The Court concludes “No one can accuse this Court of having a crabbed view of the reach of its competence. But we have no commission to allocate political power and influence in the absence of a constitutional directive or legal standards to guide us in the exercise of such authority.” So gerrymander all you want, we’re not going to stop you.

Some had hoped that on this key case Chief Justice Roberts, out of concern for maintaining a veneer of judicial integrity, would break ranks with Thomas, Alito, Gorsuch, and Kavanaugh, whose votes were preordained. But no. On this as on Citizens United and the Voting Rights Act, he knew what the answer had to be and came up with a rationale, however flimsy, to justify it. I think we can regard his vote in another case that put a temporary stop to including a citizenship question on the census as a gesture of atonement.
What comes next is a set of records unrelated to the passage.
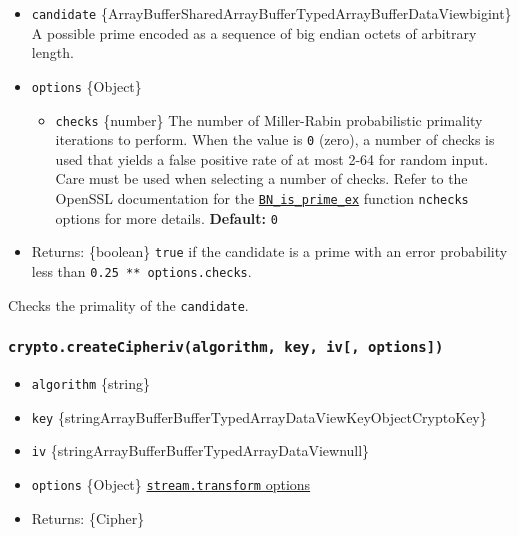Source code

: \begin{itemize}
\tightlist
\item
  \texttt{candidate}
  \{ArrayBuffer\textbar SharedArrayBuffer\textbar TypedArray\textbar Buffer\textbar DataView\textbar bigint\}
  A possible prime encoded as a sequence of big endian octets of
  arbitrary length.
\item
  \texttt{options} \{Object\}

  \begin{itemize}
  \tightlist
  \item
    \texttt{checks} \{number\} The number of Miller-Rabin probabilistic
    primality iterations to perform. When the value is \texttt{0}
    (zero), a number of checks is used that yields a false positive rate
    of at most 2-64 for random input. Care must be used when selecting a
    number of checks. Refer to the OpenSSL documentation for the
    \href{https://www.openssl.org/docs/man1.1.1/man3/BN_is_prime_ex.html}{\texttt{BN\_is\_prime\_ex}}
    function \texttt{nchecks} options for more details.
    \textbf{Default:} \texttt{0}
  \end{itemize}
\item
  Returns: \{boolean\} \texttt{true} if the candidate is a prime with an
  error probability less than \texttt{0.25\ **\ options.checks}.
\end{itemize}

Checks the primality of the \texttt{candidate}.

\subsubsection{\texorpdfstring{\texttt{crypto.createCipheriv(algorithm,\ key,\ iv{[},\ options{]})}}{crypto.createCipheriv(algorithm, key, iv{[}, options{]})}}\label{crypto.createcipherivalgorithm-key-iv-options}

\begin{itemize}
\tightlist
\item
  \texttt{algorithm} \{string\}
\item
  \texttt{key}
  \{string\textbar ArrayBuffer\textbar Buffer\textbar TypedArray\textbar DataView\textbar KeyObject\textbar CryptoKey\}
\item
  \texttt{iv}
  \{string\textbar ArrayBuffer\textbar Buffer\textbar TypedArray\textbar DataView\textbar null\}
\item
  \texttt{options} \{Object\}
  \href{stream.md\#new-streamtransformoptions}{\texttt{stream.transform}
  options}
\item
  Returns: \{Cipher\}
\end{itemize}

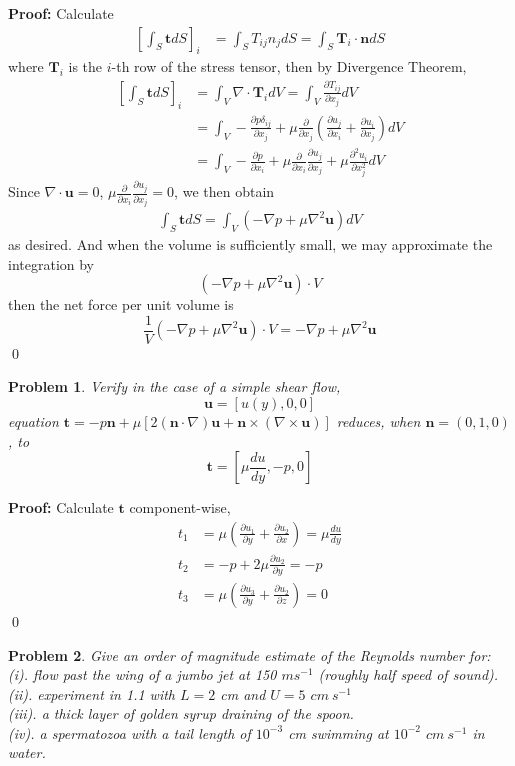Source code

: \documentclass[12pt]{article}
\newtheorem{problem}{Problem}
\begin{document}
\textbf{Proof:} Calculate
\begin{align*}
    \left[\int_S\textbf{t}dS\right]_i&=\int_ST_{ij}n_jdS=\int_S\textbf{T}_i\cdot\textbf{n}dS
\end{align*}
where $\textbf{T}_i$ is the $i$-th row of the stress tensor, then by Divergence Theorem, 
\begin{align*}
    \left[\int_S\textbf{t}dS\right]_i&=\int_V\nabla\cdot\textbf{T}_idV=\int_V\frac{\partial T_{ij}}{\partial x_j}dV \\
    &=\int_V-\frac{\partial p\delta_{ij}}{\partial x_j}+\mu\frac{\partial}{\partial x_j}\left(\frac{\partial u_j}{\partial x_i}+\frac{\partial u_i}{\partial x_j}\right)dV \\
    &=\int_V-\frac{\partial p}{\partial x_i}+\mu\frac{\partial}{\partial x_i}\frac{\partial u_j}{\partial x_j}+\mu\frac{\partial^2 u_i}{\partial x_j^2}dV
\end{align*}
Since $\nabla\cdot \textbf{u}=0$, $\mu\frac{\partial}{\partial x_i}\frac{\partial u_j}{\partial x_j}=0$, we then obtain
\begin{align*}
    \int_S\textbf{t}dS=\int_V(-\nabla p+\mu\nabla^2\textbf{u})dV
\end{align*}
as desired. And when the volume is sufficiently small, we may approximate the integration by
$$
    (-\nabla p+\mu\nabla^2\textbf{u})\cdot V
$$
then the net force per unit volume is 
$$
    \frac{1}{V}(-\nabla p+\mu\nabla^2\textbf{u})\cdot V=-\nabla p+\mu\nabla^2\textbf{u}
$$
\qed 
\\
\begin{problem}
    Verify in the case of a simple shear flow, 
    $$
        \textbf{u}=[u(y), 0, 0]
    $$
    equation $\textbf{t}=-p\textbf{n}+\mu[2(\textbf{n}\cdot\nabla)\textbf{u}+\textbf{n}\times (\nabla\times \textbf{u})]$ reduces, when $\textbf{n}=(0, 1, 0)$, to 
    $$
        \textbf{t}=\left[\mu\frac{du}{dy}, -p, 0\right]
    $$
\end{problem}

\textbf{Proof:} Calculate $\textbf{t}$ component-wise,
\begin{align*}
   t_1&=\mu\left(\frac{\partial u_1}{\partial y}+\frac{\partial u_2}{\partial x}\right)=\mu\frac{du}{dy} \\
   t_2&=-p+2\mu\frac{\partial u_2}{\partial y}=-p \\
   t_3&=\mu\left(\frac{\partial u_3}{\partial y}+\frac{\partial u_2}{\partial z}\right)=0 
\end{align*}\qed
\\
\begin{problem}
    Give an order of magnitude estimate of the Reynolds number for: \\
    \indent (i). flow past the wing of a jumbo jet at 150 $ms^{-1}$ (roughly half speed of sound). \\
    \indent (ii). experiment in 1.1 with $L=2$ cm and $U=5$ $cm\ s^{-1}$ \\
    \indent (iii). a thick layer of golden syrup draining of the spoon. \\
    \indent (iv). a spermatozoa with a tail length of $10^{-3}$ cm swimming at $10^{-2}$ $cm\ s^{-1}$ in water.
\end{problem}
\end{document}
Or at least an attempt to reclaim some shred of a reputation as something other than a partisan operative.

It’s worth your time to read Justice Kagan’s blistering dissent here (it comes at the end, after the majority ruling.) It demolishes the majority ruling point by point and begins thus:

For the first time ever, this Court refuses to remedy a constitutional violation because it thinks the task beyond judicial capabilities. And not just any constitutional violation. The partisan gerrymanders in these cases deprived citizens of the most fundamental of their constitutional rights: the rights to participate equally in the political process, to join with others to advance political beliefs, and to choose their political representatives. In so doing, the partisan gerrymanders here debased and dishonored our democracy, turning upside-down the core American idea that all governmental power derives from the people. These gerrymanders enabled politicians to entrench themselves in office as against voters’ preferences. They promoted partisanship above respect for the popular will. They encouraged a politics of polarization and dysfunction. If left unchecked, gerrymanders like the ones here may irreparably damage our system of government. And checking them is not beyond the courts…In giving such gerrymanders a pass from judicial review, the majority goes tragically wrong.”

 

One Comment
  1. TokyoSand permalink

    Good post. Terrible decision. The remedy will have to be found in 2020: flipping state legislatures and state supreme courts to take care of the short-term, plus a Democratic controlled a Congress & White House to pass a law mandating Independent redistricting commissions.